Protect Their Pads –
My favorite thing we carried for Pneuma was a pad protector/soother wax. There are so many things that can/will agitate your dog’s pads out on the Trail and that’s one of the main reasons people have to quit their hike or send their dogs home. We would put the protector on her pads 2-3 times a day and then we’d put the soother on once we’d get into the tent for the night.
Be Respectful of Other Hikers –
Not everyone in the woods will be comfortable with or accepting of your dog, especially at camp. Some people may have traumatic experiences with dogs, some may miss their dogs too much to see yours, some people just might not want to deal with a dog around their camp.
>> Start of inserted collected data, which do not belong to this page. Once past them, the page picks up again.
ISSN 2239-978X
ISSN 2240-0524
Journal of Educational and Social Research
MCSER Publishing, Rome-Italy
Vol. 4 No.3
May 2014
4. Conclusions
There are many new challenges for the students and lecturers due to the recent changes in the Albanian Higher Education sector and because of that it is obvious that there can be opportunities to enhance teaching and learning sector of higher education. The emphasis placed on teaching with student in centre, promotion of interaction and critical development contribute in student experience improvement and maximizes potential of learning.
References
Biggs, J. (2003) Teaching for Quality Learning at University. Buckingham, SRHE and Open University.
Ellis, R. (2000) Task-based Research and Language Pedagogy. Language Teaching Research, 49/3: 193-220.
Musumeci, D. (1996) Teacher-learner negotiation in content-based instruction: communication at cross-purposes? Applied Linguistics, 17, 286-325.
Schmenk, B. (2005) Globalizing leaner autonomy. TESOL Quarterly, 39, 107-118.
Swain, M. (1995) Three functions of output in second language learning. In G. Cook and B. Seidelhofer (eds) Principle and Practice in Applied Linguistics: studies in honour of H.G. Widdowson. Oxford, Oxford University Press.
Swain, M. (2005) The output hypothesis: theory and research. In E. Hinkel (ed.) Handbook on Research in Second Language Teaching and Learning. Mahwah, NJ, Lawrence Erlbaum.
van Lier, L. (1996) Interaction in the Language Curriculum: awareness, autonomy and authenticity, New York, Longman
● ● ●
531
It becomes increasingly important for dog owners to understand all of those things and to be sure people are comfortable before letting your dog run wild or into a campsite at all!
Do Research Upfront –
Dogs are not allowed at all areas on the Appalachian Trail and they’re definitely not allowed in all hostels along the way, so know those specifics and having arrangements made prior is key! It is also incredibly helpful to have a support system in place to lend a hand if need be!
Understand Your Relationship –
We used to tell anyone and everyone that they should take their dog on their thru-hike, but our tune has since changed. While it might be true that Pneuma made our trek exponentially greater and we credit her for our being able to finish on Katahdin, it’s also true that having her out there added a whole new level of mental drainage for us. The more we talk and think about our experience, the more we understand that if you’re going to have your dog with you for such a strenuous experience, they have to be your very best friend and your top priority. Dogs are different for everyone – to us, Pneuma is our baby and we treat her as such! We try to do everything in our power to give her the best life possible and I really believe that’s the only real secret to thru-hiking with your pup.